The international group Human Rights Watch said that the sentence to Khalip was politically motivated. “Without any doubt, the process was politically motivated and our position is that it is necessary to have an independent investigation of the December 19 events and their consequences," the head of the Moscow office of the organization told Interfax news agency. “All these sentences cause much grief. Unfortunately, Belarus continues the tendency of suppressing the free voices in the political and media space,” she added.

Dmitry Muratov, the Chief Editor of Novaya Gazeta, said that the sentence to the journalist was absolutely unjust even though it was relatively soft. “In any case, that means that the sentence was a conviction which is impossible according to the constitution. She was doing her journalistic duty and partially her duty as the spouse of one of Belarus’ presidential candidates,” Muratov said. He also agreed that the move had certain traits of a hostage-taking. “She cannot leave Minsk she must be home at 10pm and if she opens her mouth and writes something she will be in prison camps immediately,” the journalist said. 
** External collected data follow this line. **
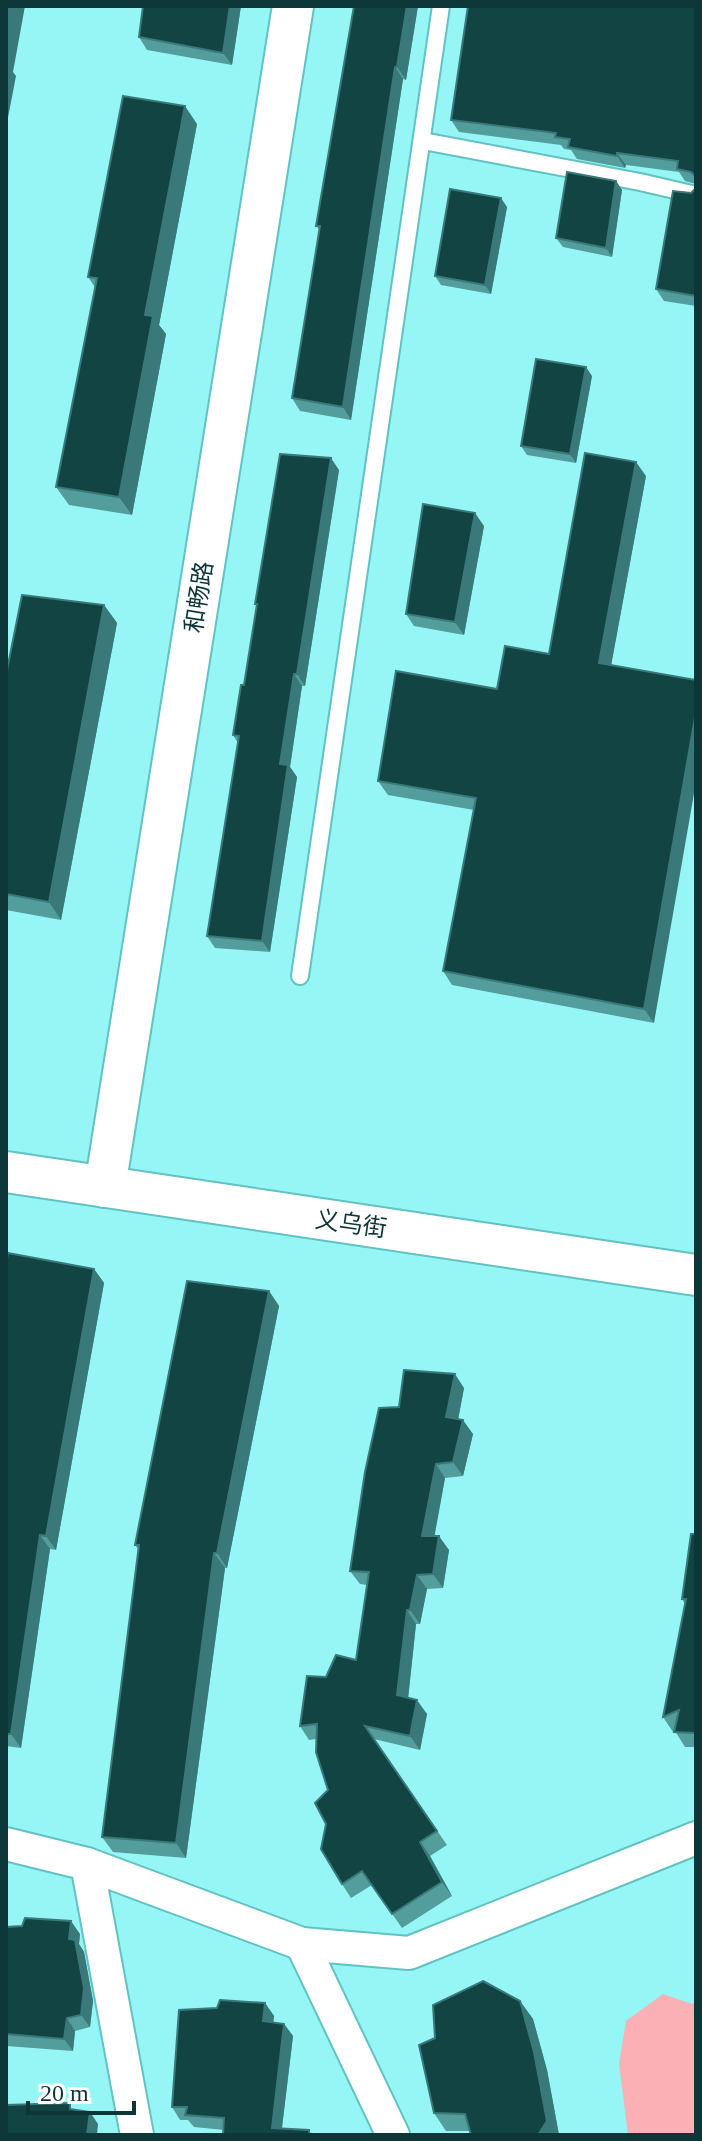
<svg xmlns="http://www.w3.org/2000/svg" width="702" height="2141" font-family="'Times New Roman','Noto Sans SC',serif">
	<rect width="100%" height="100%" fill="#96f6f6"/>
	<!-- green -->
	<polygon fill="#fab0b4" points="663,1994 692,2004 696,2002 696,2135 628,2135 619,2064 626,2021"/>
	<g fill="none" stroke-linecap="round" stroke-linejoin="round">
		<defs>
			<g id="service">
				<polyline points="423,141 640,182 696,195"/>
				<polyline points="300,976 441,6"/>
			</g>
			<g id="minor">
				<polyline points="6,1844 87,1864 302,1944 393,2135"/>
				<polyline points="87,1864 137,2135"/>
				<polyline points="302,1944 409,1953 696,1838"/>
			</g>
			<g id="tertiary">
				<polyline points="6,1172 696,1275"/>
				<polyline points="105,1187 293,6"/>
			</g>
		</defs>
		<!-- service casing -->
		<use href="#service" stroke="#62c2c2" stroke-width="20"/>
		<!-- minor casing -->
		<use href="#minor" stroke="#62c2c2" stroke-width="36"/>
		<!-- tertiary casing -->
		<use href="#tertiary" stroke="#62c2c2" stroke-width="44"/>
		<!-- service -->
		<use href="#service" stroke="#fff" stroke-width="16"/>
		<!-- minor -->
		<use href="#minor" stroke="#fff" stroke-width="32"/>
		<!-- tertiary -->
		<use href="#tertiary" stroke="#fff" stroke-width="40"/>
	</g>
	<!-- wall -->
	<g fill="#549d9d">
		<polygon points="241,6 232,65 147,50 139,37"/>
		<polygon points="354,6 418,6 406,80 403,79 351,420 300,411 292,398 320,230 316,226"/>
		<polygon points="696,6 696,184 685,181 679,172 626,165 625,168 577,159 571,150 564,149 561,145 459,132 451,120"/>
		<polygon points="197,124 159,325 166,334 132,515 69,505 56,487 95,287 88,277"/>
		<polygon points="616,181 622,190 612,257 563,247 556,238"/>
		<polygon points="696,188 696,306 664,301 656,289 691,193"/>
		<polygon points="507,207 491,294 441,285 435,276"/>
		<polygon points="592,376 576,463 527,455 521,446"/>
		<polygon points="339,470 305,686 302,686 290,767 297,777 270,952 215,948 207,936 238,743 233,735 244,685 257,606 255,604"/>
		<polygon points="646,476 611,665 654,1023 452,985 443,971 474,810 388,795 378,781 497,689 549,654"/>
		<polygon points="484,526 464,635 414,626 406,614"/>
		<polygon points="104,605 117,623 61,920 6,910 6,675"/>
		<polygon points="6,1264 94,1269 104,1283 56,1550 50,1549 21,1748 6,1746"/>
		<polygon points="269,1291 279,1306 227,1568 225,1568 186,1858 113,1852 102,1837 138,1549 135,1545"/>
		<polygon points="464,1388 458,1419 473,1434 463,1476 445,1478 434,1536 449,1550 443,1588 427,1589 420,1624 416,1624 408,1697 427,1714 420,1750 374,1739 447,1845 430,1856 452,1896 402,1928 372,1885 351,1898 342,1884 326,1824 328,1790 316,1739 309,1740 300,1726 326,1677 356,1660 367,1585 360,1584 350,1571 399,1407"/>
		<polygon points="696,1534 696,1747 685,1747 675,1731 673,1732 663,1717 685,1604 682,1599"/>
		<polygon points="6,1927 80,1934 79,1944 84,1952 93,2001 90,2027 75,2031 73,2051 6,2046"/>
		<polygon points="520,2001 533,2019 547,2070 559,2135 471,2135 470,2131 446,2131 434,2113"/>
		<polygon points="265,2003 274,2016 273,2022 284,2024 293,2036 282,2128 309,2130 312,2135 223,2135 224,2130 194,2127 188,2120 180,2120 172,2107 217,2008"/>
	</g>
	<!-- shaded-wall -->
	<g fill="#3a7979">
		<polygon points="9,6 25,6 13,72 16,76 6,128 6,23"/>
		<polygon points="230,6 241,6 232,65 223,53"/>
		<polygon points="407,6 418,6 406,80 397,67"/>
		<polygon points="395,67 403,79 351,420 343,407"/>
		<polygon points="185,106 197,124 159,325 166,334 132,515 119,497 145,315"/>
		<polygon points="617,153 626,165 625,168 617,156"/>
		<polygon points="616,181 622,190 612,257 606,248"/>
		<polygon points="501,198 507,207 491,294 485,285"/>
		<polygon points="586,367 592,376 576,463 570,454"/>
		<polygon points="331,458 339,470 305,686 297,674"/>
		<polygon points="636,462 646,476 609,677 599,663"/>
		<polygon points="475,513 484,526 464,635 455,622"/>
		<polygon points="104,605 117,623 61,920 49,902"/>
		<polygon points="294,674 302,686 290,767 297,777 270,952 262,941 280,764"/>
		<polygon points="696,712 696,782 654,1023 644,1009"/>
		<polygon points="94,1269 104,1283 56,1550 46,1536"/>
		<polygon points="269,1291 279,1306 227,1568 217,1553"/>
		<polygon points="455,1374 464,1388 456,1431 446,1417"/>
		<polygon points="463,1420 473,1434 463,1476 453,1462"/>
		<polygon points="436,1464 445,1478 432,1550 422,1536"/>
		<polygon points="40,1535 50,1549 21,1748 11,1734"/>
		<polygon points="439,1536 449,1550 443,1588 433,1574"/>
		<polygon points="214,1553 225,1568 186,1858 176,1843"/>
		<polygon points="417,1575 427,1589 420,1624 410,1610"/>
		<polygon points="407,1610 416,1624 407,1709 397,1695"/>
		<polygon points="417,1700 427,1714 420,1750 410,1736"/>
		<polygon points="420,1842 430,1856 452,1896 442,1882"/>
		<polygon points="71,1921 80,1934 79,1944 84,1952 93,2001 90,2027 81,2015 69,1939"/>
		<polygon points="520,2001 533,2019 547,2070 559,2135 538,2135"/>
		<polygon points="265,2003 274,2016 272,2034 263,2021"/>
		<polygon points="67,2018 75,2031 73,2051 64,2039"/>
		<polygon points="284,2024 293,2036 281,2135 272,2128"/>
		<polygon points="90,2112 98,2124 97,2135 87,2135"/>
	</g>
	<!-- building -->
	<g fill="#134444" stroke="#3a7979" stroke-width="2">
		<polygon points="6,6 9,6 6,23"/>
		<polygon points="143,6 230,6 223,53 139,37"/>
		<polygon points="354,6 407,6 397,67 395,67 343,407 292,398 320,226 316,226"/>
		<polygon points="468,6 696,6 696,177 691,172 677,169 678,161 617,153 617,156 568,147 570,139 555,137 556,133 451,120"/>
		<polygon points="123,96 185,106 145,315 153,316 119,497 56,487 97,278 88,277"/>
		<polygon points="567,172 616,181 606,248 556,238"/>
		<polygon points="696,188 696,296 656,289 673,191 691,193"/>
		<polygon points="450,189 501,198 485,285 435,276"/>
		<polygon points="536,359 586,367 570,454 521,446"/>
		<polygon points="585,453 636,462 599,663 696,680 696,712 644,1009 443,971 476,798 378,781 396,671 497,689 505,646 549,654"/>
		<polygon points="280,454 331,458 297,674 294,674 280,764 288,765 262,941 207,936 239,736 233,735 241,685 244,685 257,604 255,604"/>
		<polygon points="423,504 475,513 455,622 406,614"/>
		<polygon points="22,595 104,605 49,902 6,894 6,675"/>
		<polygon points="8,1253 94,1269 46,1536 40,1535 11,1734 6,1734 6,1264"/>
		<polygon points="187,1281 269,1291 217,1553 214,1553 176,1843 102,1837 139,1545 135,1545"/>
		<polygon points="404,1370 455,1374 446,1417 463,1420 453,1462 436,1464 422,1536 439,1536 433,1574 417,1575 410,1610 407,1610 397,1695 417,1700 410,1736 365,1726 437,1831 420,1842 442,1882 392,1914 362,1871 342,1884 321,1849 326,1824 315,1803 328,1790 316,1752 317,1724 300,1726 307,1676 326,1677 336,1655 356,1660 369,1572 350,1571 365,1472 379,1408 399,1407"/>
		<polygon points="691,1534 696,1534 696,1733 674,1732 679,1710 663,1717 686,1599 682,1599"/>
		<polygon points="25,1918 71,1921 69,1939 75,1940 84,1988 81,2015 67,2018 64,2039 6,2034 6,1927 22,1926"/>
		<polygon points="483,1981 520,2001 534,2052 547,2121 538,2135 471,2135 465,2114 434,2113 419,2045 435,2038 433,2005"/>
		<polygon points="220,2000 265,2003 263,2021 284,2024 272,2128 309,2130 309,2135 223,2135 224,2118 185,2115 187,2107 172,2107 179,2010 217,2008"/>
		<polygon points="70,2103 70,2109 90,2112 87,2135 6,2135 6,2105"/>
	</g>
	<g text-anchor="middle" stroke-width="8" stroke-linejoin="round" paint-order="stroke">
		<!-- street labels -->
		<g font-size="24" fill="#0c3637" stroke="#fff">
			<text transform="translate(199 597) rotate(-81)" y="8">和畅路</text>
			<text transform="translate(351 1224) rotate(8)" y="8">义乌街</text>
		</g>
	</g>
	<!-- border -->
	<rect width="702" height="2141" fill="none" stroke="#0c3637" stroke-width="16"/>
	<!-- scale -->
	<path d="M28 2101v12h106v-12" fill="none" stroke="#0c3637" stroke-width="4"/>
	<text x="40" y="2101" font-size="24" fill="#0c3637" stroke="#ffffff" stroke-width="6" paint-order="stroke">20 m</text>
</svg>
Russian Foreign Ministry on Monday called upon Belarus authorities to fulfill their international obligations to observe the Human Rights. The ministry’s official spokesman said that the sentences to the participants of the December protests caused bewilderment and raised a number of questions.

So far, Belarus’ courts have sentenced 25 people to various punishments over the December 19 riots. Several people, including former presidential candidates Nikolai Statkevich, Dmitry Uss, Vladimir Neklyayev and Vitaly Rymashevskiy are still on trial.

One former candidate, Aleksei Mikhalevich, has fled the country and received political asylum in the Czech Republic.